** GIVEN PASSAGE **
◇ ◇ ◇
The SEC’s Chairman, Christopher Cox, typically describes the SEC as a “law enforcement agency.” The election of Barack Obama and a House and Senate dominated by the Democratic Party will likely change this job description.
Under the US Constitution, law enforcement is the duty of our executive branch of government. Chairman Cox’s statement shows that he thinks the SEC is part of the executive branch, a view shared by the Security Traders Association and many other industry participants. The SEC’s primary duty, under this theory, is to catch bad guys.
To give credit where it is due, under Chairman Cox’s leadership, the SEC has devoted considerable enforcement resources to rooting out fraudsters, particularly the low budget scammers. The SEC has been particularly effective in recent years dealing with micro-cap and small hedge fund frauds. I receive many fewer emails inviting me to buy some obscure stock because of great news about its issuer. My impression is that the racketeers who made a living selling worthless securities through market quotes on the Bulletin Board have pretty much been driven out of business. This is good work, and Chairman Cox deserves credit for chasing these people away from the nation’s securities markets.
◇ ◇ ◇
** THE DATA **
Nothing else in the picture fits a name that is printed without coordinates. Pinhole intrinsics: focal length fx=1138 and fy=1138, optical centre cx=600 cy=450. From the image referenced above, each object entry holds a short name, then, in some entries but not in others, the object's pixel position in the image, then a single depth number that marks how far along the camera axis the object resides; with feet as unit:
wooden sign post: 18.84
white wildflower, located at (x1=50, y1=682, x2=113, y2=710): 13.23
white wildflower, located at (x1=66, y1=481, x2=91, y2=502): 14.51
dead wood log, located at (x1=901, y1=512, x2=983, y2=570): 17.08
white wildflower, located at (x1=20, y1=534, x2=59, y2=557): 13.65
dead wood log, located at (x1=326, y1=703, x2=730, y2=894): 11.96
◇ ◇ ◇
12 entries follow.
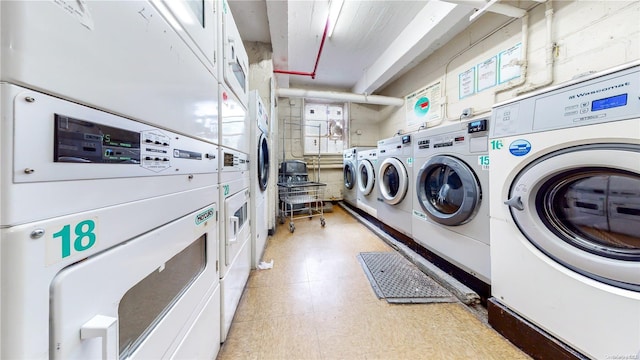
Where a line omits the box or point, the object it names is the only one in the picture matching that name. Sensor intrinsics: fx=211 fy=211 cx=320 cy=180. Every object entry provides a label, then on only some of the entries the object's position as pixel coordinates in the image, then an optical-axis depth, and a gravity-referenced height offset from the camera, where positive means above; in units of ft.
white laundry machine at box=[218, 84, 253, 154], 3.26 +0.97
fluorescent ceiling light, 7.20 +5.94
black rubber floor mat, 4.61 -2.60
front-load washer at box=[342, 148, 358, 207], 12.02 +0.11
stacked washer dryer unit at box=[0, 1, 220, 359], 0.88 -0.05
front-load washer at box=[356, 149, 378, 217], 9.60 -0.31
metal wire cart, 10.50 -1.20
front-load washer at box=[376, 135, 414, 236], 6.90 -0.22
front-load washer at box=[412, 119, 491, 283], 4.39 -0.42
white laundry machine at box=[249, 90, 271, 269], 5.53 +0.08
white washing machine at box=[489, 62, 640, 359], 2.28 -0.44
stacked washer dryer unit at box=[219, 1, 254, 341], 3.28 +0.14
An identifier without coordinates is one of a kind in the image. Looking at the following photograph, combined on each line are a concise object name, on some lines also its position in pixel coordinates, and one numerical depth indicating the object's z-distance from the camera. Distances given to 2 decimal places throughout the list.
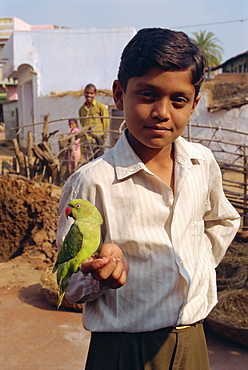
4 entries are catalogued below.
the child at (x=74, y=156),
◇ ◇ ◇
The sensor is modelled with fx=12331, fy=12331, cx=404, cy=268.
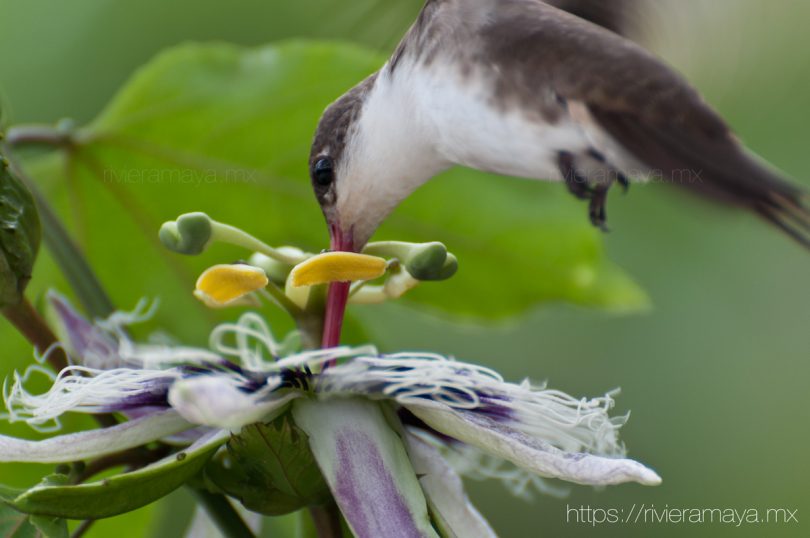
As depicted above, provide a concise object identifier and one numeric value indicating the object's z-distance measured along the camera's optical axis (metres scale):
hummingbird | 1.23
◇ ◇ ◇
Resume the passage about the SEC under Chairman Cox, starting right after its final sentence. The data was drawn from a separate source and has no connection to the passage about the SEC.

Nonetheless, the SEC is not primarily a law enforcement agency. Instead, Congress organized the SEC as an independent agency, which means it is not part of the executive, legislative or judicial branches of the Federal Government. Independent agencies belong to all three branches. So, in addition to law enforcement powers, Congress endowed the SEC with rule-making authority. This means that it has the power to make laws. Congress also ordained that the SEC would have judicial power. It has the authority to interpret the rules it makes.
Constitutional literalists have always struggled with the idea of “independent agencies.” The Constitution says there shall be three branches of government. Independent agencies would appear to belong to a fourth branch. And placing executive, legislative and judicial powers inside one agency appears to violate the separation of powers doctrine, believed by the founders to be an important protection against tyranny.
Congress created several independent federal agencies as part of President Roosevelt’s “New Deal.” In some famous cases, the Supreme Court ruled in favor of their creation, provided that certain safeguards existed. So, for example, federal agencies cannot make rules without soliciting comments from the public and considering public views. Judicial hearings must allow defendants notice and an opportunity to be heard. This includes the right to representation by counsel.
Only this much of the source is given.